Сказать, что Публий Сципион был захвачен всем этим веселым вихрем, значило бы не сказать ничего. Сципион во всем этом блеске задавал тон, все новое исходило, казалось, от Сципиона и имело Сципиона своим знаменем. Это он создал «великое и несокрушимое могущество своего отечества» (Плутарх). Это он стал открыто восхищаться греческим театром, литературой и вообще греческой жизнью. Он, казалось, заразил общество своей радостной уверенностью в счастье Рима, в его великое будущее. В свое время в Сицилии о нем говорили, что он ведет себя не как командующий войском, а как устроитель празднеств. Это было во время войны, в самый тяжелый для Публия момент. Можно ли удивляться, что он так безудержно отдался веселью теперь?
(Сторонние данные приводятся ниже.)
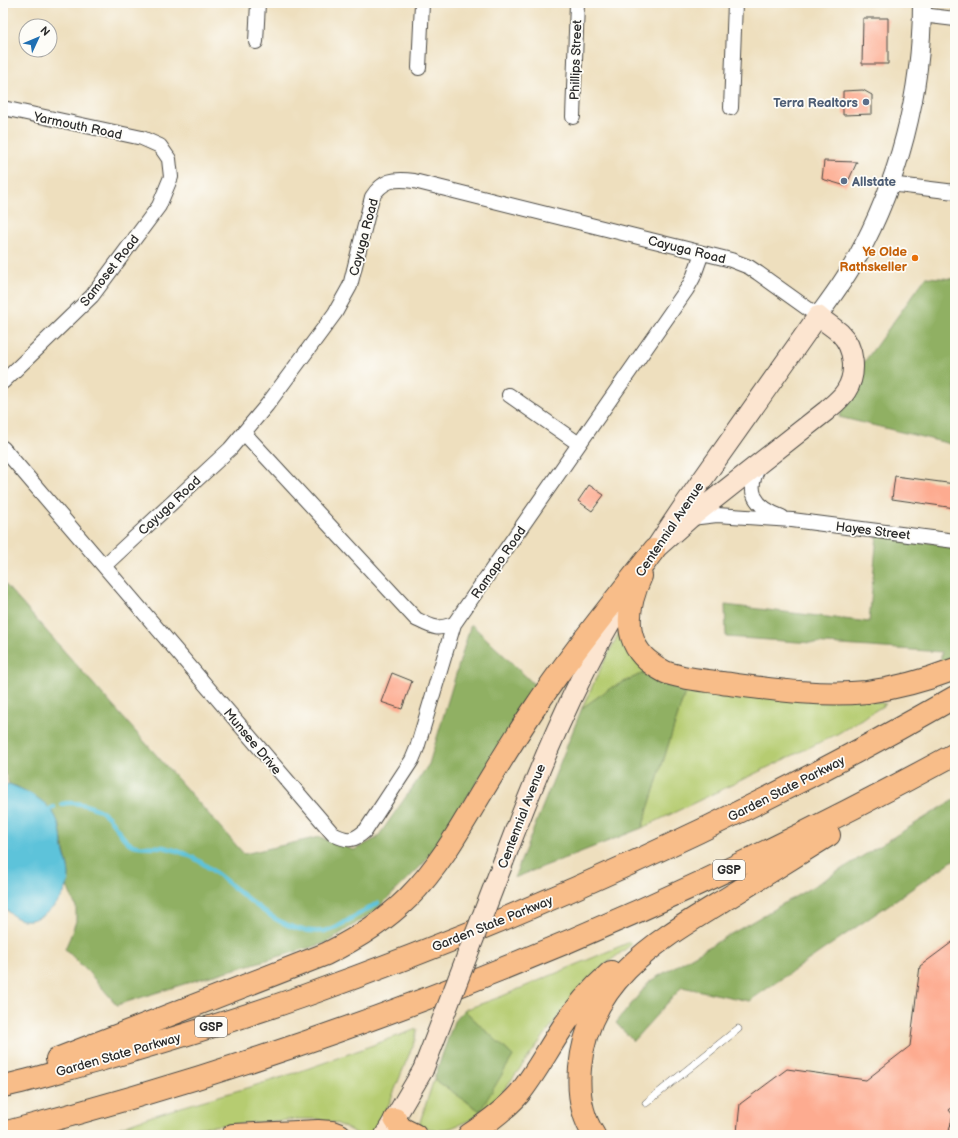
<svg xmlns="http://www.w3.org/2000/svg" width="958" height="1138" viewBox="0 0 958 1138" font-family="'Balsamiq Sans',sans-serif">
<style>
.green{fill:#b6cc71;stroke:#707c4e}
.forest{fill:#90b063;stroke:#5e6e47}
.water{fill:#5dc3da;stroke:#447782}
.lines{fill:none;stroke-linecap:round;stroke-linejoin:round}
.stream{stroke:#5dc3da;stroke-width:4.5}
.building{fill:#fdab90}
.service-casing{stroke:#484641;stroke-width:8}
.minor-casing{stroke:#484641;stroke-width:16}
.tertiary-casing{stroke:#484641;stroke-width:20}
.secondary-casing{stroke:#484641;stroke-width:22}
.motorway-casing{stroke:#484641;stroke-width:24}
.service{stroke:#fff;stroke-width:7}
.minor{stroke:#fff;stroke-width:14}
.tertiary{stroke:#fff;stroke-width:18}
.secondary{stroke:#fce5d0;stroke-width:20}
.motorway{stroke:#f8bd89;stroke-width:22}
.secondary-bridge-casing{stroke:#484641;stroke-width:22;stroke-linecap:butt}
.secondary-bridge{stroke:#fce5d0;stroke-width:20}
.service-dot{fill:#5c6f8a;stroke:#fdfcf7;stroke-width:1.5}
.food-dot{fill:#e8710a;stroke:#fdfcf7;stroke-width:1.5}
.labels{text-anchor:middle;stroke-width:3.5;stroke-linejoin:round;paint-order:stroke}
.shield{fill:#fdfcf7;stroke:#6a6a68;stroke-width:1}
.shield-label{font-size:12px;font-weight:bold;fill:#2b2b2b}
.street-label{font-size:13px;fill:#2b2b2b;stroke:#fdfcf7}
.service-label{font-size:13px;font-weight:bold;fill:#4e5e75;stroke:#fdfcf7;text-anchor:end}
.food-label{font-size:13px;font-weight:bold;fill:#c56008;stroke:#fdfcf7;text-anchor:end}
</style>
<rect width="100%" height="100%" fill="#fdfcf7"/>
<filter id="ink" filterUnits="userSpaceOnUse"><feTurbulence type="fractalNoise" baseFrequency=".025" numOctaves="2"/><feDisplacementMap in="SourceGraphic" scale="8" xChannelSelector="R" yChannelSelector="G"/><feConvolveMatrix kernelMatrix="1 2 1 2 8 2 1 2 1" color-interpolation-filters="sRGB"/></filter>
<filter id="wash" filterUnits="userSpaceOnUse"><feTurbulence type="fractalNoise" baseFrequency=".012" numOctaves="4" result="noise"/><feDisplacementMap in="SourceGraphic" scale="16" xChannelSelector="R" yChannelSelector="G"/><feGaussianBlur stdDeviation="0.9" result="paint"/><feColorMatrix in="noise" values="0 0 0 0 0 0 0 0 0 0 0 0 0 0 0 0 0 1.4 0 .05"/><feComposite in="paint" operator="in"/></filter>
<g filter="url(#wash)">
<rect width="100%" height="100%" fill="#eedfbe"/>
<path class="green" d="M 620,631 L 653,677 L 643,673 L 609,689 L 582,708 L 601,668 Z
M 686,689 L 865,699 L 886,704 L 837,734 L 642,828 Z
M 630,942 L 632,944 L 606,964 L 581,986 L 498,1098 L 470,1120 L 451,1128 L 438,1130 L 421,1127 L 419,1125 L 434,1079 L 480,1110 L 513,1056 L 464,1010 L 500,997 Z
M 417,1029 L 415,1040 L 389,1104 L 373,1135 L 360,1135 L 336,1123 L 318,1119 L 300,1119 L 137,1132 L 118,1130 L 118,1128 C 169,1109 221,1096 273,1080 C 321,1065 369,1046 417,1029 Z"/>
<path class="forest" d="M 926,277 L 955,279 L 955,445 L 839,417 L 862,365 Z
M 877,535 L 955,546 L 955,658 L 939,667 L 942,652 L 726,637 L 725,605 L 869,622 Z
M 3,582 L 244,854 L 319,837 L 354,850 L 377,838 L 429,764 L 471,624 L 539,689 L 423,864 L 375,911 L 326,943 L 200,979 L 117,1005 L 90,974 L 65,949 L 71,935 L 76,921 L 76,907 L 67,886 L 69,876 L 68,867 L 62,842 L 60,826 L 18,787 L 9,784 L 3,767 Z
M 643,673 L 686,689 L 642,828 L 514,878 L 582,708 L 609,689 Z
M 955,799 L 955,859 L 749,1001 L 682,987 L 633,1041 L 616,1023 L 650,981 L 824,880 Z
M 464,1010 L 513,1056 L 480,1111 L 434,1079 L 454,1021 Z"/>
<path class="water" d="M 9,784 C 28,791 53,803 59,825 C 62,833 61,841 63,849 C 65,858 69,867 69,876 C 69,897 39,929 17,918 C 12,916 7,910 3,906 L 3,785 Z"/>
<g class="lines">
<path class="stream" d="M 62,804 C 75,801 97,806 107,816 C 115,823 123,842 133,845 C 141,848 155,846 163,847 C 172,849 184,853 192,857 C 235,879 276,942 330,930 C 335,929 340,925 344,923 C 355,916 366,910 378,903
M 50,809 L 54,807"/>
</g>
<g id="blocks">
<path class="building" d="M 863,18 L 888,18 L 888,64 L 862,64 Z
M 863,90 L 872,95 L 872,114 L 843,115 L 843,91 Z
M 824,161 L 857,162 L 846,186 L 822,179 Z
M 895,476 L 955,484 L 955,508 L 892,499 Z
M 589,485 L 604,495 L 592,511 L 578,501 Z
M 392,673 L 412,681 L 402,709 L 381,702 Z
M 955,940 L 955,1105 L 949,1110 L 953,1115 L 949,1131 L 945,1135 L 759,1135 L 737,1132 L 740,1104 L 787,1069 L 866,1080 L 910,1046 L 920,966 Z"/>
</g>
</g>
<g filter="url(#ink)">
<use href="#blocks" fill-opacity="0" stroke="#484641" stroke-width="1"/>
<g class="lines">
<defs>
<path id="service" d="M 646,1103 L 738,1029"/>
<path id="minor" d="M 922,15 L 955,19
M 256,42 L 258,3
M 419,68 L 422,3
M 3,108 L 142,138 L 160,146 L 169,159 L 171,177 L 159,206 L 92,296 L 3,382
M 731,108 L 735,3
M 573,117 L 577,3
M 890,184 L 955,192
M 509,395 L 579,444
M 244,433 L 416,619 C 434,628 436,630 454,624
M 3,448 L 333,834 C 348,842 354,841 366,830 L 412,760 L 417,748 L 454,624 L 687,289 L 693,278 L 702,253
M 760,465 C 744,491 755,507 782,517
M 691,518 L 717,515 L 792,520 L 955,541
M 104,566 L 230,449 L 267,405 L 335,313 L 350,286 L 372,197 C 383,180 394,178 414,181 L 731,260 L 749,267 L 758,273 L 818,316"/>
<path id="tertiary" d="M 818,316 C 831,298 844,281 855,261 C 899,182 922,93 922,3"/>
<path id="secondary" d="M 645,564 L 683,507 L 818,316 C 825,322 833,327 840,333 C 855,348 857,374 846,391 C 841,399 833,405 826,411 L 690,518 L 654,550
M 504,860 C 537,773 573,686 620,605
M 385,1135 L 423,1070"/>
<path id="motorway" d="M 641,576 C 628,604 622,638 647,660 C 653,665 659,669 665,672 C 683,679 703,680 722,683 C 769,689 819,697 867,692 C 898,688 926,680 955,669
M 57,1059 L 326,954 C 356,939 384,922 408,898 C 436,870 456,836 476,802 C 494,772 512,742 532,712 C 569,656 612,604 654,550
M 3,1086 C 33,1080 63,1070 93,1062 C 163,1042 232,1021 301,997 C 529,916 746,817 955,697
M 395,1119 L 401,1128 L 415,1135
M 3,1133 C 335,1048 655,918 955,754
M 233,1135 L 318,1131 L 332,1132 L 340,1135
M 469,1135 C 487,1123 504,1111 519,1094 C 535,1074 547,1051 561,1030 C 575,1008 592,989 611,972
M 594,1135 C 581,1115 578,1091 580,1068 C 588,979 659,940 726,899 C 761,877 795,856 829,835"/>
</defs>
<use href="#service" class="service-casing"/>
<use href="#minor" class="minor-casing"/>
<use href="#tertiary" class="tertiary-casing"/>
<use href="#secondary" class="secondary-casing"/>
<use href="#motorway" class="motorway-casing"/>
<use href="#service" class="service"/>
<use href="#minor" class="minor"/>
<use href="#tertiary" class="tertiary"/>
<use href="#secondary" class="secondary"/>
<use href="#motorway" class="motorway"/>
<defs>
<path id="secondary-bridge" d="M 423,1070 L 504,860"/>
</defs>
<use href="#secondary-bridge" class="secondary-bridge-casing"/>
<use href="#secondary-bridge" class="secondary-bridge"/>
</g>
</g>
<g class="service-dot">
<circle cx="866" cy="102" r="4"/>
<circle cx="844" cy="181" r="4"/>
</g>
<circle class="food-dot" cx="915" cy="258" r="4"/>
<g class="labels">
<g class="shield">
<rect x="713" y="860" width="32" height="20" rx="3"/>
<rect x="195" y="1017" width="32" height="20" rx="3"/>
</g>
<g class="shield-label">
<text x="729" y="874">GSP</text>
<text x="211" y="1031">GSP</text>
</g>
<g class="street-label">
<text transform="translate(575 60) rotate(-88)" y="5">Phillips Street</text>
<text transform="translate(78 125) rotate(12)" y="5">Yarmouth Road</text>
<text transform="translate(363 237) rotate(-75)" y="5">Cayuga Road</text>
<text transform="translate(687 249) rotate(14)" y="5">Cayuga Road</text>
<text transform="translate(109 270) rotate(-52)" y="5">Samoset Road</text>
<text transform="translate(169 505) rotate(-43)" y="5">Cayuga Road</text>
<text transform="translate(669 529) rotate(-56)" y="5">Centennial Avenue</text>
<text transform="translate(873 530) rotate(7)" y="5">Hayes Street</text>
<text transform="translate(498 562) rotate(-55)" y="5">Ramapo Road</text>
<text transform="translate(253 741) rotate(50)" y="5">Munsee Drive</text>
<text transform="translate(786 788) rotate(-27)" y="5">Garden State Parkway</text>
<text transform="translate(521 816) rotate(-69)" y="5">Centennial Avenue</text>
<text transform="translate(492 923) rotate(-22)" y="5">Garden State Parkway</text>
<text transform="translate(118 1054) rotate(-16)" y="5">Garden State Parkway</text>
</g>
<g class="service-label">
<text x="858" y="107">Terra Realtors</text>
<text x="852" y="186" text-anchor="start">Allstate</text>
</g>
<g class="food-label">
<text x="907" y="256">Ye Olde<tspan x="907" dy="15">Rathskeller</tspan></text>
</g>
</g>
<rect width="958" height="1138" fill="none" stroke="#fdfcf7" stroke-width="16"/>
<g transform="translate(38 38) rotate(46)"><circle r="19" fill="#fdfcf7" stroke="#a9a8a5"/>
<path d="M0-3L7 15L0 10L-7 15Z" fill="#1f6fb2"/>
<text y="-6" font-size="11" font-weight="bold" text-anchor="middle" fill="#2b2b2b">N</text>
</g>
</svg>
Он устраивал блестящие игры и великолепные пиры (Polyb., XVII, 23, 6; Liv., XXXI, 49), со страстью отдался своему давнишнему увлечению театром. Он приближал к себе поэтов,[113] украшал Рим, чтобы тот более походил на прекрасные города Эллады. Публий сделался законодателем мод: подражая ему, юноши стали носить перстни с геммами, кудри (Plin. N.H., XXXVII, 85). Прямо кажется иногда, что этот влюбленный в искусство человек, с кудрями и блестящими кольцами, словно сошел с полотна какого-нибудь мастера эпохи Возрождения.
* * *
Необузданное веселье той эпохи лишь на первый взгляд могло показаться бездумным. Люди того времени жили напряженной внутренней жизнью. Никогда не было еще в Риме такого блеска талантов, такого страстного стремления к знаниям. Один знатный человек, Эмилий Павел, шурин Публия, вызвав лучших греческих наставников, учил своих детей грамматике, философии, риторике, мало того, — рисованию и лепке (Plut. Paul., 6). Два других сенатора, Фабий Пиктор и Цинций, занялись римской историей. Фабий Лабеон и Попилий, оба консуляры, сочиняли стихи (Suet. Terent., 4). Первый настоящий римский оратор Цетег, консул 204 года до н. э., был так красноречив, что восхищенный Энний назвал его «душой богини убеждения» (Cic. Brut., 57–59). Ученейший юрист Секст Элий систематизировал право. Еще во времена Цицерона у всех судей на руках были его записки (Cic. De or., I, 240; Brut., 79). Но всех превзошел Сульпиций Галл, тогда еще юноша (он лет на двадцать пять был моложе Публия). Знатнейшего рода, безукоризненной честности, сенатор и консул, Галл был человеком с изумительно тонким вкусом, наделенный любовью к красоте (Cic. Brut., 78). И вот этот государственный муж сделался страстным астрономом и математиком. «Мы видели, как в своем рвении измерить чуть ли не все небо и землю тратил свои силы Гай Галл, — вспоминает одно лицо у Цицерона. — …Сколько раз рассвет заставал его за вычислениями, к которым он приступал ночью, сколько раз ночь заставала его за занятиями, начатыми утром! Какая для него была радость заранее предсказать нам затмение Солнца или Луны» (Cic. Senect., 49).
Красноречие, юриспруденция, история были детьми той блестящей эпохи.{50} Но, пожалуй, никто из служителей изящных искусств не прославился так, как отец римской поэзии, любимый поэт Цицерона и Лукреция, образец для Вергилия, тот, «кто первым принес с высот Геликона вечнозеленый венец» в Италию, — Квинт Энний (Lucr., I, 117–118).